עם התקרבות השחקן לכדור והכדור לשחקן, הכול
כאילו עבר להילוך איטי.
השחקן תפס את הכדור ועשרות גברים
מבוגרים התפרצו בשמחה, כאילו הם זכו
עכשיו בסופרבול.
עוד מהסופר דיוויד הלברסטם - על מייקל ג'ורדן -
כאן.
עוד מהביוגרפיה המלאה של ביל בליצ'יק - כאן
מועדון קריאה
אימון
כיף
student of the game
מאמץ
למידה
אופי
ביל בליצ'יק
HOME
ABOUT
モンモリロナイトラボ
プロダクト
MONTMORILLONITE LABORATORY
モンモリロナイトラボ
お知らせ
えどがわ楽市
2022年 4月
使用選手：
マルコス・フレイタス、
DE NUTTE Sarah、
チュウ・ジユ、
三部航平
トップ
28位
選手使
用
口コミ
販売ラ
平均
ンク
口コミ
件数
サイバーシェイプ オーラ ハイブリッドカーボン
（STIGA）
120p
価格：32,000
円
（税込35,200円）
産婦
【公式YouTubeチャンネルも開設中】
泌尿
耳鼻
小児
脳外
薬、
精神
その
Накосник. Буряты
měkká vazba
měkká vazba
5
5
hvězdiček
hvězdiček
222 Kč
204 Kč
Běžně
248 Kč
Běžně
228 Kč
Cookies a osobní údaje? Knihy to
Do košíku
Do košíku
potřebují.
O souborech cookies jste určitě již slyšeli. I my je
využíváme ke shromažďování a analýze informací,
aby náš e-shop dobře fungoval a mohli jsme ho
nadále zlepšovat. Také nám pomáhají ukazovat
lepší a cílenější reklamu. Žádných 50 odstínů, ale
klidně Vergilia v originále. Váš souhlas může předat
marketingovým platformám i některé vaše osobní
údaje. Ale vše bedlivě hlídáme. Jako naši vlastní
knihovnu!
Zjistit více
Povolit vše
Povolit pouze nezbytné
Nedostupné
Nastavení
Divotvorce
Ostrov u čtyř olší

****************************************

▸ WHAT THIS TASK INVOLVES: Only the lines from the one holding "marketingovým platformám i" through the end of the records should appear in the answer, each repeated exactly.

▸ PROBLEM SOLUTION:
marketingovým platformám i některé vaše osobní
údaje. Ale vše bedlivě hlídáme. Jako naši vlastní
knihovnu!
Zjistit více
Povolit vše
Povolit pouze nezbytné
Nedostupné
Nastavení
Divotvorce
Ostrov u čtyř olší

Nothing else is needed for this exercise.